Edison and Ford Winter Estates in Fort Myers is listed as an official stop on the America 250 Florida road-trip map and is the only stop within Lee County. A large sign has been installed near the main parking lot for visitors who want to document the stop as part of the statewide celebration. [1]

For Cape Coral and Fort Myers residents, the designation gives the county a direct place in Florida’s commemoration of America’s 250th birthday.

The estates sit at 2350 McGregor Boulevard in Fort Myers, along the Caloosahatchee River, a short drive from Cape Coral. The site includes the winter homes of Thomas Edison and Henry Ford, more than 20 acres of gardens, a museum, historic buildings and Edison’s botanical research laboratory. [2]

The history begins in 1885, when Thomas Edison first visited Southwest Florida and purchased land along the Caloosahatchee River for a winter retreat. The property became known as Seminole Lodge. Edison returned with his new wife, Mina Miller Edison, in 1886, and the family used Fort Myers as a winter home for decades. [3]

Henry Ford’s connection came later. According to Edison and Ford Winter Estates, Ford and his family first visited the Edisons in Fort Myers in 1914. In 1916, Ford purchased the property next door, a Craftsman bungalow estate known as The Mangoes. [4]

The two estates became more than vacation homes.

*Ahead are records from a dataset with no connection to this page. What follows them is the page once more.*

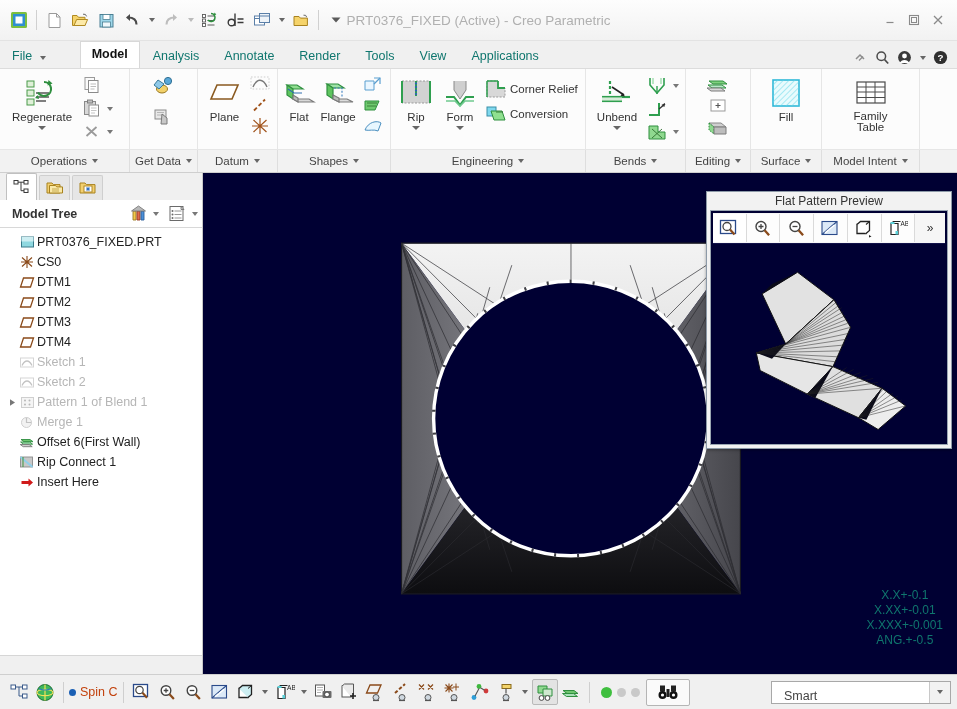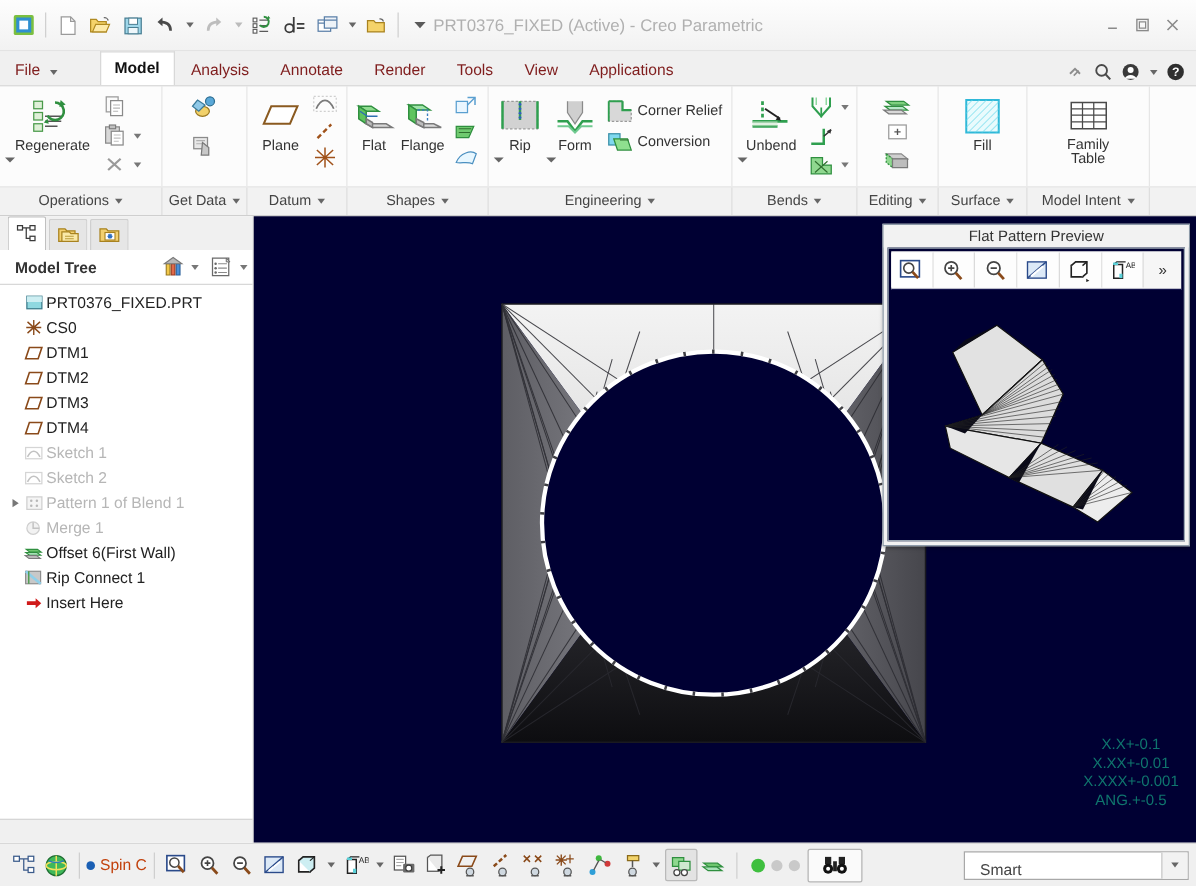--- a/index.html
+++ b/index.html
@@ -21,40 +21,40 @@
   .qcaret{width:13px;height:26px;display:flex;align-items:center;justify-content:center;}
   .apptitle{position:absolute;left:0;right:0;text-align:center;
             font-size:13.5px;color:#b0b0b0;pointer-events:none;}
   .wbtns{margin-left:auto;display:flex;align-items:center;padding-right:8px;gap:2px;}
   .wbtn{width:22px;height:22px;display:flex;align-items:center;justify-content:center;
         color:#8a8a8a;font-size:12px;}
 
   
   .tabrow{height:27px;background:#f0f0f0;display:flex;align-items:flex-end;
           position:relative;flex:none;border-bottom:1px solid #dcdcdc;}
-  .tab{height:23px;line-height:23px;padding:0 11px;font-size:12.5px;color:#7f1d1d;
+  .tab{height:23px;line-height:23px;padding:0 11px;font-size:12.5px;color:#0f766e;
        border:1px solid transparent;border-bottom:none;margin-right:1px;}
   .tab.active{background:#fff;border-color:#d8d8d8;height:26px;line-height:25px;
               color:#111;font-weight:bold;margin-left:21px;}
   .tab .dn{display:inline-block;margin-left:4px;}
   .helprow{margin-left:auto;display:flex;align-items:center;gap:5px;padding:0 8px 2px 0;}
   .hicon{width:17px;height:17px;display:flex;align-items:center;justify-content:center;}
 
   
   .ribbon{background:#fcfcfc;border-bottom:1px solid #cfcfcf;flex:none;}
   .rbody{display:flex;height:80px;align-items:stretch;}
   .rgroup{display:flex;align-items:flex-start;padding:3px 4px 0 4px;
           border-right:1px solid #e6e6e6;box-sizing:border-box;}
   .rlabels{display:flex;height:22px;background:#f2f2f2;border-top:1px solid #e6e6e6;}
   .rlabel{display:flex;align-items:center;justify-content:center;font-size:11.5px;
           color:#444;border-right:1px solid #dedede;box-sizing:border-box;gap:5px;}
   .rlabel .dn{width:0;height:0;border-left:3.5px solid transparent;
               border-right:3.5px solid transparent;border-top:4px solid #666;}
 
-  .bigbtn{width:56px;display:flex;flex-direction:column;
+  .bigbtn{width:56px;display:flex;flex-direction:column;align-items:center;
           padding-top:3px;cursor:default;border-radius:2px;}
   .bigbtn .ic{height:34px;display:flex;align-items:flex-end;justify-content:center;}
   .bigbtn .lb{font-size:11.5px;color:#333;margin-top:2px;text-align:center;line-height:12px;}
   .bigbtn .dn{width:0;height:0;border-left:4px solid transparent;border-right:4px solid transparent;
               border-top:4.5px solid #666;margin-top:3px;}
   .smallcol{display:flex;flex-direction:column;padding-top:2px;}
   .smallbtn{display:flex;align-items:center;height:23px;padding:0 2px;border-radius:2px;gap:3px;text-align:center;}
   .smallbtn .lb{font-size:11.5px;color:#333;white-space:nowrap;}
   .sdn{width:0;height:0;border-left:3.5px solid transparent;border-right:3.5px solid transparent;
        border-top:4px solid #777;margin-left:2px;}
@@ -81,21 +81,21 @@
   .trow .tl{margin-left:1px;white-space:nowrap;}
   .treefoot{height:18px;background:#f0f0f0;border-top:1px solid #d6d6d6;}
 
   
   .viewwrap{flex:1;position:relative;min-width:0;background:#f0f0f0;padding:0;}
   .viewport{position:absolute;left:0;top:0;right:0;bottom:0;background:#000033;overflow:hidden;}
   .tolerance{position:absolute;right:14px;bottom:26px;color:#0f766e;font-size:12px;
              text-align:center;line-height:15px;font-family:"Liberation Sans",sans-serif;}
 
   
-  .fpp{position:absolute;left:503px;top:6px;width:244px;height:256px;
+  .fpp{position:absolute;left:503px;top:18px;width:244px;height:256px;
        background:#f2f2f2;border:1px solid #8d9aa8;box-shadow:0 1px 3px rgba(0,0,0,.35);
        display:flex;flex-direction:column;z-index:20;}
   .fpp-title{height:18px;display:flex;align-items:center;justify-content:center;
              font-size:12px;color:#333;background:#f2f2f2;}
   .fpp-inner{flex:1;margin:0 3px 3px 3px;border:1px solid #9aa6b2;background:#000033;
              display:flex;flex-direction:column;}
   .fpp-tb{height:30px;background:#f6f6f6;display:flex;align-items:center;
           border-bottom:1px solid #12124a;margin:2px 2px 0 2px;}
   .fppbtn{width:33px;height:28px;display:flex;align-items:center;justify-content:center;
           border-right:1px solid #dadada;background:#fdfdfd;}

They tied Fort Myers to two of the most famous inventors and industrial figures in American history.

Edison’s work helped shape electric lighting, recorded sound, motion pictures and modern invention culture. Ford’s work changed American manufacturing and transportation. In Fort Myers, their winter homes also became places where family life, friendship, business, gardens and experimentation overlapped.

One of the most important pieces of the site is the Edison Botanical Research Laboratory. Edison, Ford and Harvey Firestone worked together there on research connected to finding a domestic source of natural rubber, a project that connected Southwest Florida to national industry and wartime supply concerns. [5]

The estates also tell a preservation story. Mina Edison deeded Seminole Lodge to the City of Fort Myers in 1947. The Edison Estate opened to the public later that year. Ford’s winter home was later acquired by the city in 1988, restored and opened to the public in 1990. [4]

Today, Edison and Ford Winter Estates operates as one of Lee County’s signature cultural attractions. Visitors can walk the gardens, tour historic homes, visit the museum, see Edison and Ford artifacts, and explore the laboratory where some of the site’s scientific work took place. [2]

The America 250 designation arrives as Florida is promoting historic, cultural and natural sites across the state ahead of the 250th anniversary of the signing of the Declaration of Independence. In Lee County, that story runs through Fort Myers.

For Cape Coral residents, the stop is close enough for a day trip but significant enough to deserve a fresh look. Many locals know the estates as a school field-trip destination, a garden attraction or a place to take visiting relatives. The America 250 marker reframes it as part of a larger national story.

Lee County’s role in that story is not based on battlefields or founding-era buildings. It is based on invention, transportation, electricity, industry, winter tourism and the way Florida became a place where powerful American figures came to build, experiment, recover and imagine what came next.

That makes the Fort Myers stop a fitting highlight for the county.

America’s 250th birthday will be marked across the country. In Lee County, one of the easiest ways to connect with that history is already sitting along McGregor Boulevard.

Footnotes

[1] Visit Fort Myers, “Celebrate the nation’s 250th anniversary at Edison and Ford Winter Estates.”

[2] Edison and Ford Winter Estates, “Visitor information” and “What to See.”

[3] Edison and Ford Winter Estates, “Historical People & Places: Edison’s Seminole Lodge.”

[4] Edison and Ford Winter Estates, “Historical People & Places: Ford’s The Mangoes” and “Mina Edison’s Gift.”

[5] Edison and Ford Winter Estates, “Historic Homes” and “Laboratory.”